Edit the listing below by replacing every instance of "Pressmeddelande" with "Nyhet" and leaving all other text as it stands. Omit the pictures from your answer.

Dataset entries:
----------------
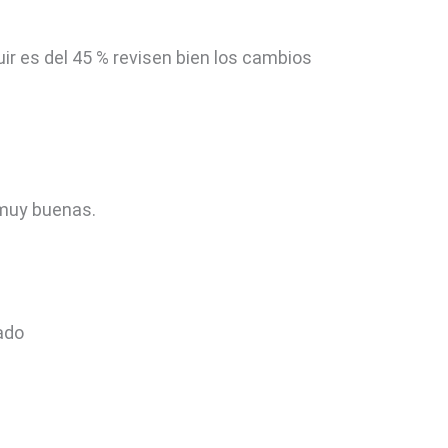
uir es del 45 % revisen bien los cambios
 muy buenas.
ado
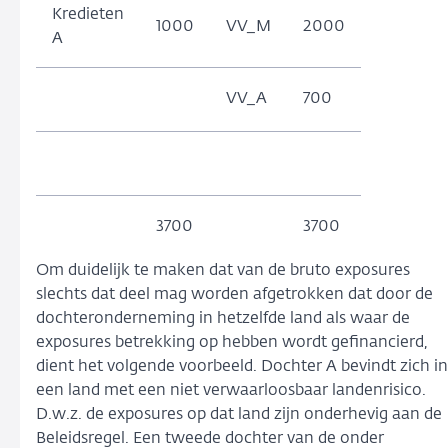
Kredieten
1000
VV_M
2000
A
VV_A
700
3700
3700
Om duidelijk te maken dat van de bruto exposures
slechts dat deel mag worden afgetrokken dat door de
dochteronderneming in hetzelfde land als waar de
exposures betrekking op hebben wordt gefinancierd,
dient het volgende voorbeeld. Dochter A bevindt zich in
een land met een niet verwaarloosbaar landenrisico.
D.w.z. de exposures op dat land zijn onderhevig aan de
Beleidsregel. Een tweede dochter van de onder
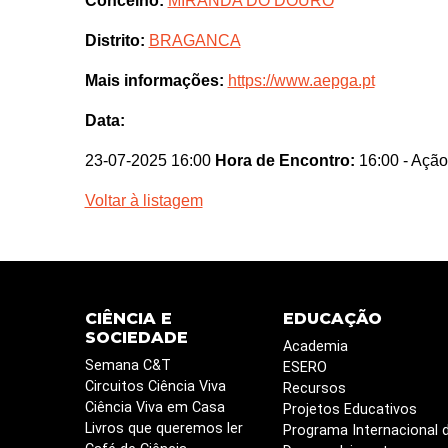
Concelho:
MIRANDA DO DOURO
Distrito:
BRAGANCA
Mais informações:
https://www.aepga.pt
Data:
23-07-2025 16:00
Hora de Encontro:
16:00
- Ação
Voltar à listagem
CIÊNCIA E
EDUCAÇÃO
SOCIEDADE
Academia
Semana C&T
ESERO
Circuitos Ciência Viva
Recursos
Ciência Viva em Casa
Projetos Educativos
Livros que queremos ler
Programa Internacional 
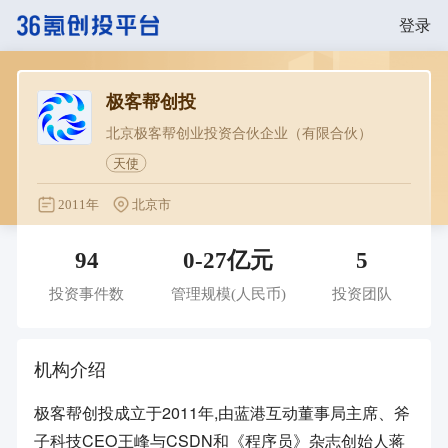
登录
极客帮创投
北京极客帮创业投资合伙企业（有限合伙）
天使
2011年
北京市
94
0-27亿元
5
投资事件数
管理规模
(人民币)
投资团队
机构介绍
极客帮创投成立于2011年,由蓝港互动董事局主席、斧
子科技CEO王峰与CSDN和《程序员》杂志创始人蒋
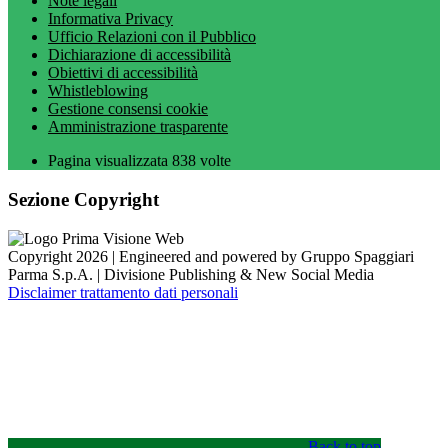
Note legali
Informativa Privacy
Ufficio Relazioni con il Pubblico
Dichiarazione di accessibilità
Obiettivi di accessibilità
Whistleblowing
Gestione consensi cookie
Amministrazione trasparente
Pagina visualizzata
838
volte
Sezione Copyright
Copyright 2026 | Engineered and powered by Gruppo Spaggiari
Parma S.p.A. | Divisione Publishing & New Social Media
Disclaimer trattamento dati personali
Back to top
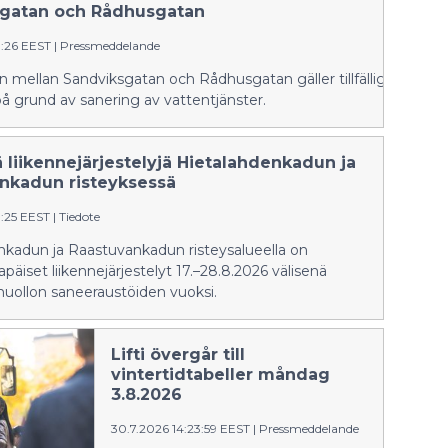
esitellään paikallisten taiteilijoiden
gatan och Rådhusgatan
teoksia.
3:26 EEST
|
Pressmeddelande
n mellan Sandviksgatan och Rådhusgatan gäller tillfälliga trafik
å grund av sanering av vattentjänster.
ä liikennejärjestelyjä Hietalahdenkadun ja
nkadun risteyksessä
3:25 EEST
|
Tiedote
nkadun ja Raastuvankadun risteysalueella on
apäiset liikennejärjestelyt 17.–28.8.2026 välisenä
huollon saneeraustöiden vuoksi.
Lifti övergår till
vintertidtabeller måndag
3.8.2026
30.7.2026 14:23:59 EEST
|
Pressmeddelande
----------------
#### RESPONSE FOR THIS EXERCISE
uir es del 45 % revisen bien los cambios
 muy buenas.
ado
Kredieten
1000
VV_M
2000
A
VV_A
700
3700
3700
Om duidelijk te maken dat van de bruto exposures
slechts dat deel mag worden afgetrokken dat door de
dochteronderneming in hetzelfde land als waar de
exposures betrekking op hebben wordt gefinancierd,
dient het volgende voorbeeld. Dochter A bevindt zich in
een land met een niet verwaarloosbaar landenrisico.
D.w.z. de exposures op dat land zijn onderhevig aan de
Beleidsregel. Een tweede dochter van de onder
Concelho:
MIRANDA DO DOURO
Distrito:
BRAGANCA
Mais informações:
https://www.aepga.pt
Data:
23-07-2025 16:00
Hora de Encontro:
16:00
- Ação
Voltar à listagem
CIÊNCIA E
EDUCAÇÃO
SOCIEDADE
Academia
Semana C&T
ESERO
Circuitos Ciência Viva
Recursos
Ciência Viva em Casa
Projetos Educativos
Livros que queremos ler
Programa Internacional 
登录
极客帮创投
北京极客帮创业投资合伙企业（有限合伙）
天使
2011年
北京市
94
0-27亿元
5
投资事件数
管理规模
(人民币)
投资团队
机构介绍
极客帮创投成立于2011年,由蓝港互动董事局主席、斧
子科技CEO王峰与CSDN和《程序员》杂志创始人蒋
Note legali
Informativa Privacy
Ufficio Relazioni con il Pubblico
Dichiarazione di accessibilità
Obiettivi di accessibilità
Whistleblowing
Gestione consensi cookie
Amministrazione trasparente
Pagina visualizzata
838
volte
Sezione Copyright
Copyright 2026 | Engineered and powered by Gruppo Spaggiari
Parma S.p.A. | Divisione Publishing & New Social Media
Disclaimer trattamento dati personali
Back to top
esitellään paikallisten taiteilijoiden
gatan och Rådhusgatan
teoksia.
3:26 EEST
|
Nyhet
n mellan Sandviksgatan och Rådhusgatan gäller tillfälliga trafik
å grund av sanering av vattentjänster.
ä liikennejärjestelyjä Hietalahdenkadun ja
nkadun risteyksessä
3:25 EEST
|
Tiedote
nkadun ja Raastuvankadun risteysalueella on
apäiset liikennejärjestelyt 17.–28.8.2026 välisenä
huollon saneeraustöiden vuoksi.
Lifti övergår till
vintertidtabeller måndag
3.8.2026
30.7.2026 14:23:59 EEST
|
Nyhet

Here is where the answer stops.